A consortium led by Thailand’s largest conglomerate CP Group on Thursday signed a US$7.4 billion deal to build a high-speed railway connecting three airports, the spine of an infrastructure scheme set to transform the southern coast into a tech hub.

A who’s who of the country’s business and political elite took part in the signing, including construction billionaire-turned-health minister Anutin Charnvirakul, Prime Minister Prayut Chan-o-Cha and CP Group’s CEO Suphachai Chearavanont.

His family is Thailand’s richest thanks to its Charoen Pokphand Group – a conglomerate which spans food and telecoms – and its patriarch Dhanin is worth an estimated $17.6 billion, according to Forbes.

Construction magnate Premchai Karnasuta, who was convicted on poaching charges after he was found with a black leopard pelt, is also part of the consortium building the 220-kilometer, or 137-mile, line.

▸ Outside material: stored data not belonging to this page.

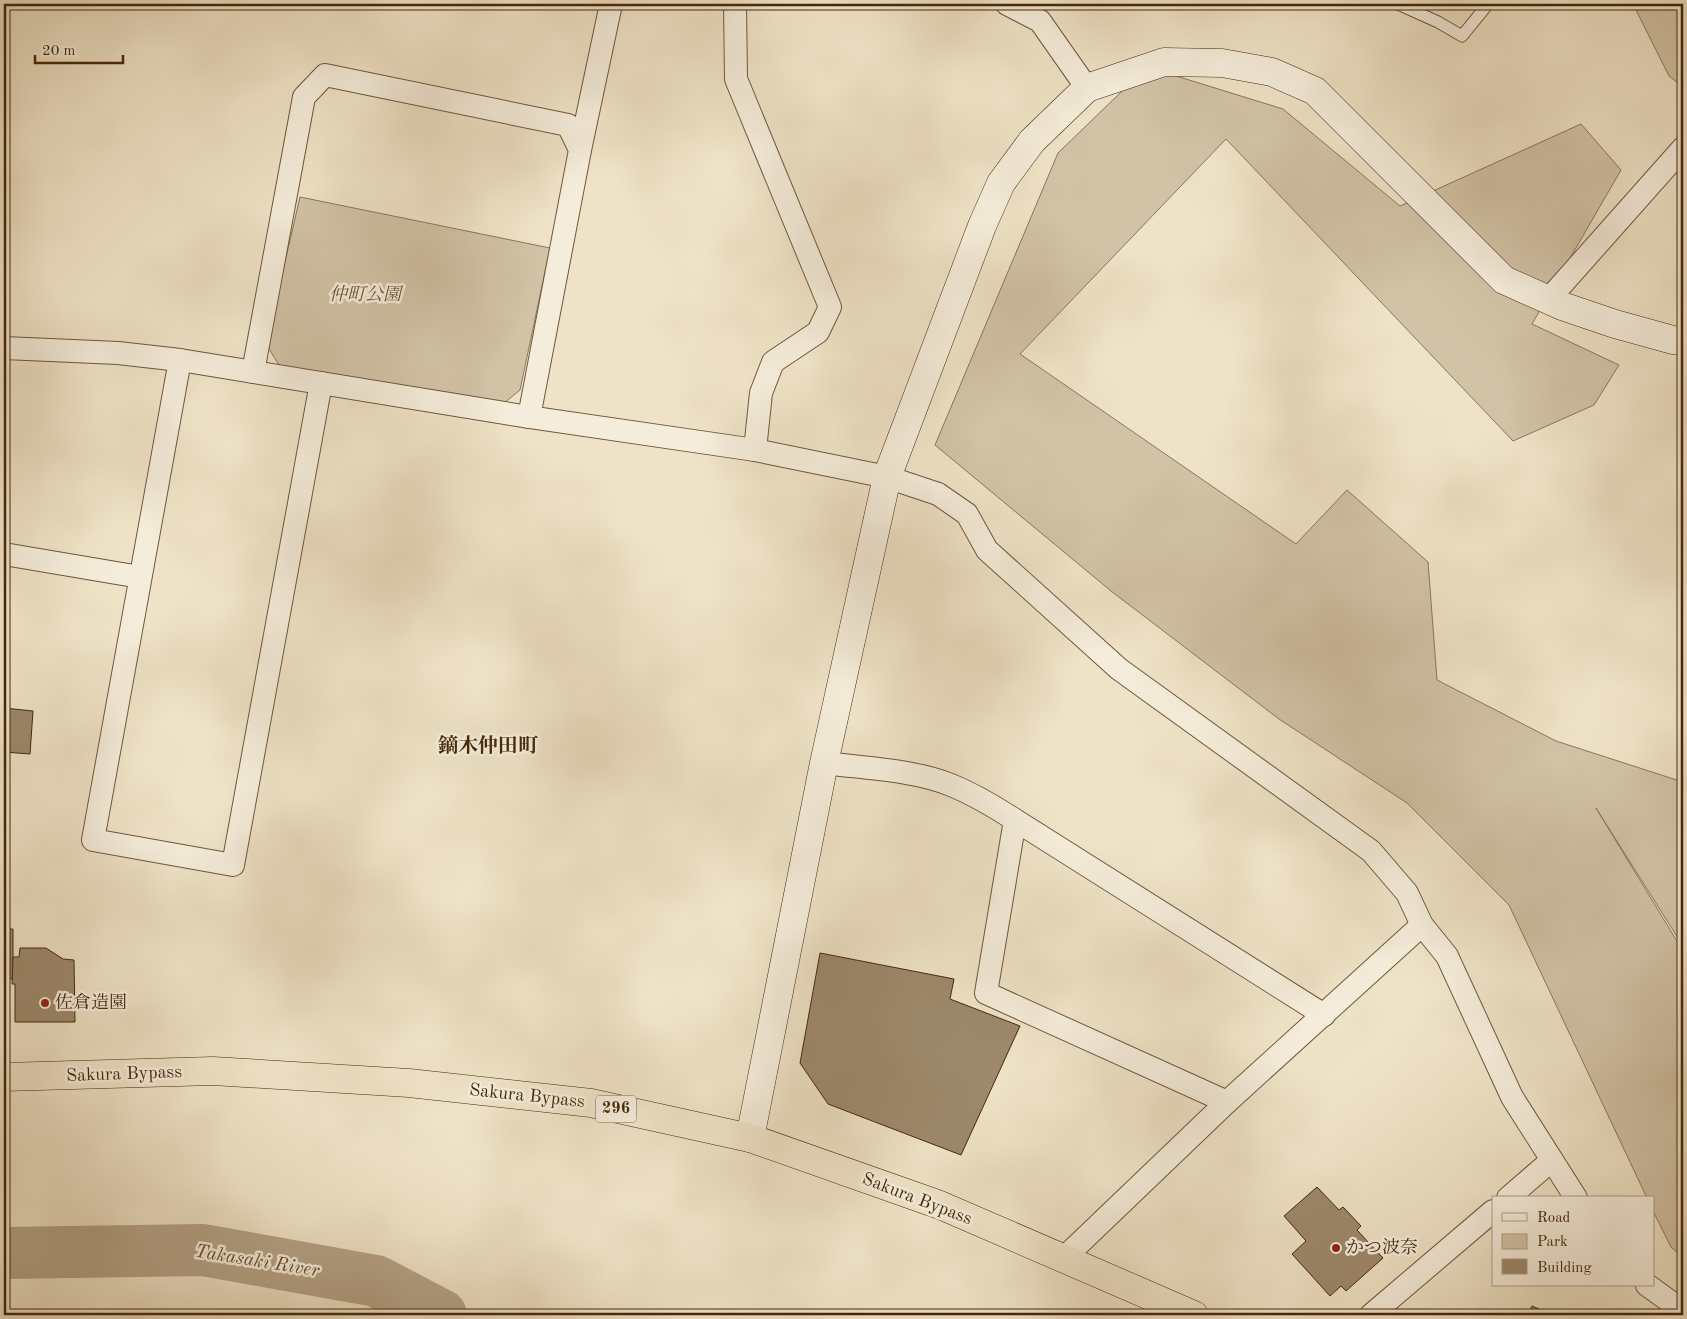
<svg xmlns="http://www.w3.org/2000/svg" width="1687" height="1319" viewBox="0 0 1687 1319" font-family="'Old Standard TT','Noto Serif JP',serif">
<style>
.green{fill:#d2c3a7;stroke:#8b7658}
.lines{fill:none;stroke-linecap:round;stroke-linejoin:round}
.river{stroke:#b5a387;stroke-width:52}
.building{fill:#9d896c;stroke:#44280a}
.lane-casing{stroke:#6f5739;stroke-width:13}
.street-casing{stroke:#6f5739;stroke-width:24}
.secondary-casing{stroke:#44280a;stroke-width:29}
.highway-casing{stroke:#44280a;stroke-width:29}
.lane{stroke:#f5eddb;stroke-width:11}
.street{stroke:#f5eddb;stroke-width:22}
.secondary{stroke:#f5eddb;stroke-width:28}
.highway{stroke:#efe3c7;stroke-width:28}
.poi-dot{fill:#8f2418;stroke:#f5eddb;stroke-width:2}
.labels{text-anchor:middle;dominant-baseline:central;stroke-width:5;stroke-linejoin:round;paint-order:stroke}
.shield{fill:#f5eddb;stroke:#796349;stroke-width:1}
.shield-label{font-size:16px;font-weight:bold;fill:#44280a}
.park-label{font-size:18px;font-style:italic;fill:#684f31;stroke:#f5eddb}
.poi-label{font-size:18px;fill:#44280a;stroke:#f5eddb;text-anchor:start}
.street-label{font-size:18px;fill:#44280a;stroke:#f5eddb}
.water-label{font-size:19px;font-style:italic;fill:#664d30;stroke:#f5eddb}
.quarter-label{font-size:20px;font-weight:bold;fill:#44280a;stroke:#f5eddb}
</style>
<rect width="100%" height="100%" fill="#efe3c7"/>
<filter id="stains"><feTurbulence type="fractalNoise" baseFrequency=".004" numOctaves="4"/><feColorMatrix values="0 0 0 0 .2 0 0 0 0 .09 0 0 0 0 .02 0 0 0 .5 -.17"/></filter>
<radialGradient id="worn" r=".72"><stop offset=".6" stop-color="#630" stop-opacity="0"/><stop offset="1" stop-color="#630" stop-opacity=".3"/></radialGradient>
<g class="green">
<path d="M1633 4H1683V87L1669 76Z"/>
<path d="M1147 67 1283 109 1400 206 1581 124 1621 170 1532 324 1619 365 1594 405 1513 441 1226 139 1020 354 1296 544 1347 490 1428 562 1437 680 1556 741 1683 782V946L1596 808 1683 951V1258L1671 1247 1653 1211V1198H1647L1509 905 1407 803 1279 719 1111 591 935 445 1058 153Z"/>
<path d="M300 197 550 248 520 390 503 404 279 365 266 344Z"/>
</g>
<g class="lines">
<path class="river" d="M4 1253 203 1250 376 1281 441 1315"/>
</g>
<g class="building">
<path d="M4 708 33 711 30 754 4 752Z"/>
<path d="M4 929H13V979L4 978Z"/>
<path d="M20 948H46L63 959 74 960 75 1022H15V984H12L13 957H19Z"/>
<path d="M820 953 954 979 950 999 1020 1026 961 1155 828 1104 800 1063Z"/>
<path d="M1317 1187 1339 1210 1343 1207 1361 1226 1357 1230 1383 1258 1346 1291 1341 1286 1330 1296 1292 1254 1306 1241 1284 1216Z"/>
<path d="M1532 1306 1553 1315H1528Z"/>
</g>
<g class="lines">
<defs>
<path id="lane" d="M1398 4 1438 22 1462 36 1488 4"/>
<g id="street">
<path d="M735 4 736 79 830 307 818 332 773 362 761 393 755 450"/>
<path d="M1007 4 1040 21 1087 88"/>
<path d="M580 150 611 4"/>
<path d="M1548 300 1683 148"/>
<path d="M4 348 118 353 180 360 529 417 755 450 887 477 938 494 967 514 987 550 1119 669 1371 851 1407 893 1422 925 1447 956 1512 1097 1576 1198"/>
<path d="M180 360 93 840 233 865 321 383"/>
<path d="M253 372 304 97 325 75 568 125 580 150 529 417"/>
<path d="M4 554 140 577"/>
<path d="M824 763C864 768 914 770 951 785 973 794 995 807 1015 820L1324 1015"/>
<path d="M1015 820 986 993 1227 1102"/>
<path d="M1508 1198 1552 1160"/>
<path d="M1063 1259 1227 1102 1422 925"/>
<path d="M1647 1285 1683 1311"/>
<path d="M1371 1315 1493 1211"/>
</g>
<path id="secondary" d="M750 1138 824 763 887 477 982 226 1001 183 1032 141 1087 88 1164 62 1222 63 1272 72 1315 91 1504 280 1562 306 1615 324 1673 340 1683 341"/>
<path id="highway" d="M4 1077 213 1071 409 1083 591 1103 750 1138 940 1205 1194 1315"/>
</defs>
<use href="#lane" class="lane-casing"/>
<use href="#street" class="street-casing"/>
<use href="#secondary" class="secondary-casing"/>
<use href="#highway" class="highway-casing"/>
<use href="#lane" class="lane"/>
<use href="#street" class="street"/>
<use href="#secondary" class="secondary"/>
<use href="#highway" class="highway"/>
</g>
<g class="poi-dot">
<circle cx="45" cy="1003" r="5"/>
<circle cx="1336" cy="1248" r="5"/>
</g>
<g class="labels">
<rect class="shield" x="596" y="1095.5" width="40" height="27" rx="4"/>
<g class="shield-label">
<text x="616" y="1109">296</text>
</g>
<g class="park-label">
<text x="365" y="295">仲町公園</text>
</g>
<g class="poi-label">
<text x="55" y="1003">佐倉造園</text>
<text x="1346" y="1248">かつ波奈</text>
</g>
<g class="street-label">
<text transform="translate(124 1074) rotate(-2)">Sakura Bypass</text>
<text transform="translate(527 1096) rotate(6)">Sakura Bypass</text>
<text transform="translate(917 1199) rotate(21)">Sakura Bypass</text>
</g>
<g class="water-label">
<text transform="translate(257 1262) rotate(9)">Takasaki River</text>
</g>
<g class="quarter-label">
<text x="488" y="747">鏑木仲田町</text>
</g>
</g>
<rect width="1687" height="1319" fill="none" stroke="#efe3c7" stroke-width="20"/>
<rect x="5" y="5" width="1677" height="1309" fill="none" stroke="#44280a" stroke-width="2.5"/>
<rect x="10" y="10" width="1667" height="1299" fill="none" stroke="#44280a"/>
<rect x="1492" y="1196" width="162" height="90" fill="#f5eddb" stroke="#ae9e87"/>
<rect x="1502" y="1213" width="25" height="8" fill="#f5eddb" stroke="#ae9e87"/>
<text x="1537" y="1222" font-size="15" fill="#44280a">Road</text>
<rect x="1502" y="1234" width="25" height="15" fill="#d2c3a7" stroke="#ae9e87"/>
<text x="1537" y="1246" font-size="15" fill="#44280a">Park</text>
<rect x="1502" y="1259" width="25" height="15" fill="#9d896c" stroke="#ae9e87"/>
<text x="1537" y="1272" font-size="15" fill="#44280a">Building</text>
<path d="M35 55v8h88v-8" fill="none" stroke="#44280a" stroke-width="2.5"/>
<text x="42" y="55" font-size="15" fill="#44280a" stroke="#f5eddb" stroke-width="4" paint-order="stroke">20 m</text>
<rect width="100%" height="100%" filter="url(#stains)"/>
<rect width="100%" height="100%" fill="url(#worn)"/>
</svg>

It will shuttle passengers from Bangkok’s Suvarnabhumi and Don Muang international airports to a third one near the southeast resort city of Pattaya in under an hour.

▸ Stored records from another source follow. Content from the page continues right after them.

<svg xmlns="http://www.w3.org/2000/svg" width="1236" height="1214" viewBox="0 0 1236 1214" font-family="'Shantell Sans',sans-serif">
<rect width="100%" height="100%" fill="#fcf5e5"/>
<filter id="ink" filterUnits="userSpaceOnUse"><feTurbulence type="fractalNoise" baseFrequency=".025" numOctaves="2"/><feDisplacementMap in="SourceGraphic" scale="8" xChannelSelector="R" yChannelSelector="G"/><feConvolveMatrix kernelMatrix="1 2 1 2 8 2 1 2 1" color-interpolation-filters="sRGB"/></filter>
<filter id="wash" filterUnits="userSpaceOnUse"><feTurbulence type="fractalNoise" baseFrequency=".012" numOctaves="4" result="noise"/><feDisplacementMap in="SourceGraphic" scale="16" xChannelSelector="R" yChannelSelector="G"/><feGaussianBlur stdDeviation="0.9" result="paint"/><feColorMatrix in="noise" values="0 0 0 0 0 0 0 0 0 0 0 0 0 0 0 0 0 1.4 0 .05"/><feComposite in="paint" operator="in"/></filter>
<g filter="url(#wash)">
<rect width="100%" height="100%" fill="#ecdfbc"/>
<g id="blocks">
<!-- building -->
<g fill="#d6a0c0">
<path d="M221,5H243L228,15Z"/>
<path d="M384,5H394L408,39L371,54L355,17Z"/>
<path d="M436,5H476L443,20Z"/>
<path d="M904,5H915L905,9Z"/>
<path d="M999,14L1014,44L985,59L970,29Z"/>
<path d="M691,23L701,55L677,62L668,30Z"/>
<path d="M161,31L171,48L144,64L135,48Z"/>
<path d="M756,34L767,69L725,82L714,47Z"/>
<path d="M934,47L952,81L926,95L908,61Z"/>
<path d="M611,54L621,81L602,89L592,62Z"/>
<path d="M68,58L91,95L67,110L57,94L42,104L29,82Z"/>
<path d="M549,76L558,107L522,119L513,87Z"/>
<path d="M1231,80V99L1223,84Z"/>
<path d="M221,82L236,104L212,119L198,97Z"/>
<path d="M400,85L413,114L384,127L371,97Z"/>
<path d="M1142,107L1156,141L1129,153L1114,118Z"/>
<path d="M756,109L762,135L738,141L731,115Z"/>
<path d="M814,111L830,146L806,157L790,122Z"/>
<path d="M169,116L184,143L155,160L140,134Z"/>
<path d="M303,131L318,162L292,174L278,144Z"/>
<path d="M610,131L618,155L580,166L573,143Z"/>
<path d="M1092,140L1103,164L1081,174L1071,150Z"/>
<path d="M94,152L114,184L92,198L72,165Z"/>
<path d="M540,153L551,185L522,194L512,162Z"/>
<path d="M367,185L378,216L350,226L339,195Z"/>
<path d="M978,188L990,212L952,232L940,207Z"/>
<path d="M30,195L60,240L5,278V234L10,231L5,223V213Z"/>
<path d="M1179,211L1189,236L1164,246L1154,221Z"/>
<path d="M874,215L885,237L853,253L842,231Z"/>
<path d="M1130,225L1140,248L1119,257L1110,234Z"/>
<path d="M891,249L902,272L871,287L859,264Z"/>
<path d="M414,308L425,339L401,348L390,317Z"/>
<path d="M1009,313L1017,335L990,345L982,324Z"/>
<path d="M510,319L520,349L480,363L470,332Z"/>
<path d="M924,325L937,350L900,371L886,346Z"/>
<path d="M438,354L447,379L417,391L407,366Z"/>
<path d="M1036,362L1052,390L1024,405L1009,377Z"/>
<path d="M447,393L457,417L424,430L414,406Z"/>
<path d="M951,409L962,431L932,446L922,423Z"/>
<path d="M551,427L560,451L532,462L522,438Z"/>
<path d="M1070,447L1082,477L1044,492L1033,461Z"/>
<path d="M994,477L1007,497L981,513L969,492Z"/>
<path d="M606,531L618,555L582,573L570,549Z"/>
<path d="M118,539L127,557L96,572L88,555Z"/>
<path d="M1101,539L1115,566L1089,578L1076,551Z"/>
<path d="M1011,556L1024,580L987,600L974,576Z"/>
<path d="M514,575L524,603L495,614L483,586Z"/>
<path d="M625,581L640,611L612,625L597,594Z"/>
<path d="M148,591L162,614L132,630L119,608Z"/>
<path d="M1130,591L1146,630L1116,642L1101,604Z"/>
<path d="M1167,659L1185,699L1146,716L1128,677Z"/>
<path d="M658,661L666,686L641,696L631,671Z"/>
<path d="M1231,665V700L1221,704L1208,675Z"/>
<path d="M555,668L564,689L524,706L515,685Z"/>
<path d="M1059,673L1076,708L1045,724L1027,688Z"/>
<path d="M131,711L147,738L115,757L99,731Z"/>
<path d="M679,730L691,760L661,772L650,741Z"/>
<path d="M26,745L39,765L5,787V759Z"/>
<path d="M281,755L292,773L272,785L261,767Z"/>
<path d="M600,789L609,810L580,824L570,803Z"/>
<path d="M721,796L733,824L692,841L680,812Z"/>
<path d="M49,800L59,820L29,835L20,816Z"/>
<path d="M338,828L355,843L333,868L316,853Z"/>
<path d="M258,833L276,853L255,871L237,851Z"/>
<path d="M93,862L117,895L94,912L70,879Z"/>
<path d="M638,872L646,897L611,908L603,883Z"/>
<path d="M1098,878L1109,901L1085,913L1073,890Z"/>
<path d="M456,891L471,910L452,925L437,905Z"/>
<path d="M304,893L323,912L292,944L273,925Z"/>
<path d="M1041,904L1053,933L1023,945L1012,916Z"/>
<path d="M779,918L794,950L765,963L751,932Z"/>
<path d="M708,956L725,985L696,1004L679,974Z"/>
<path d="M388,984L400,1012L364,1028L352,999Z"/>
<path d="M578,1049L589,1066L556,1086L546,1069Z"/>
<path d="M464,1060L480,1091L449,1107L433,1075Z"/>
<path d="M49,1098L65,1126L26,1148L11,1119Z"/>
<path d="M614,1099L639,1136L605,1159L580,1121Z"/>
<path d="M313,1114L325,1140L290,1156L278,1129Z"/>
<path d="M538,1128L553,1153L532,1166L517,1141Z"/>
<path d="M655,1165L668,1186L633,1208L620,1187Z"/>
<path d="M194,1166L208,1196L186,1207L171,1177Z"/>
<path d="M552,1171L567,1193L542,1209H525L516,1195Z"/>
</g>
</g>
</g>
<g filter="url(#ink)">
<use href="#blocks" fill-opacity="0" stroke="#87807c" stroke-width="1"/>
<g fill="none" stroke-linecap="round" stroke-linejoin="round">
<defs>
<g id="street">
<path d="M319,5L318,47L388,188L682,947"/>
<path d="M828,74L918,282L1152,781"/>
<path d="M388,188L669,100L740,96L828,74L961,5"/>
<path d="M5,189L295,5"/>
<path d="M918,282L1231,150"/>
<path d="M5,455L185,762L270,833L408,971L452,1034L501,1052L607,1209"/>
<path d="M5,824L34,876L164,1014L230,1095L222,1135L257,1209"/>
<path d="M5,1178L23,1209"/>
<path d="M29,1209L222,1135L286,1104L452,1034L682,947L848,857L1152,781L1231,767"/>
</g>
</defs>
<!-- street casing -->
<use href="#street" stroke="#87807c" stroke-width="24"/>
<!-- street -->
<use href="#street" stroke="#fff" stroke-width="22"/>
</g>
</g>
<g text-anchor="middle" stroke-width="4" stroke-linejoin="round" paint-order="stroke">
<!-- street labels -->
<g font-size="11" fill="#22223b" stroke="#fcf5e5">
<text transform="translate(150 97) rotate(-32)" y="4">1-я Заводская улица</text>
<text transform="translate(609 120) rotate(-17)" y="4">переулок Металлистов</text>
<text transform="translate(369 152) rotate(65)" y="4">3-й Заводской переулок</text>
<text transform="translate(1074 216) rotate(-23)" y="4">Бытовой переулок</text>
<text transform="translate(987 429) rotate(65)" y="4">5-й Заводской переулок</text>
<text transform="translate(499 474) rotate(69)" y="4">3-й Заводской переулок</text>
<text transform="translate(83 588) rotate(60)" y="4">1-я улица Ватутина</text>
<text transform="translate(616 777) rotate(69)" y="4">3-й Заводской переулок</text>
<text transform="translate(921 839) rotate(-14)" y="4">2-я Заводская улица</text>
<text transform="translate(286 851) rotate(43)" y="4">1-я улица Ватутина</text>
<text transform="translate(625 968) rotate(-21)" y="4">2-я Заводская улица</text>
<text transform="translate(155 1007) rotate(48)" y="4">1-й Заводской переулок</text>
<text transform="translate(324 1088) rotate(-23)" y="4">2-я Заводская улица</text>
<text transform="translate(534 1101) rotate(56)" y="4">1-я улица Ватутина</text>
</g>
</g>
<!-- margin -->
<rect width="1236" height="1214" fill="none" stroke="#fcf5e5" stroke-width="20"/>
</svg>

The high-speed line will also serve as a link to the Eastern Economic Corridor (EEC), an ambitious $50 billion scheme seeking to attract investment from industries like auto and tech manufacturing.

“It will make the EEC become the extended part of the capital so it is very important for the people and the investors coming in,” Suphachai said, adding it was expected to be completed in five years.

Construction will start in 12 to 24 months and the government is footing 65% of the 224.5 billion baht ($7.4 billion) deal.

“This (project) is the toughest part because the government is paying money from the budget … we don’t want to spend it wastefully,” said EEC secretary general Kanit Sangsubhan.

Officials from the Chinese, Italian and Japanese embassies also attended the signing, as China’s Railway Construction Corporation and Japan’s Bank for International Cooperation are part of the consortium.

Chinese embassy officials say it will play a key role in Beijing’s massive Belt and Road initiative.

“It will run through the key economic zones in Thailand and the Chinese company is willing to share technology and equipment,” said Deng Peipei.

But critics say the deal, partially funded by taxpayers via the national budget, was ushered in by an army-led junta regime linked to business interests.

But Suphachai rubbished criticism of a lack of transparency.

“It took almost a year to negotiate and there was also competition (in the auction)” he said.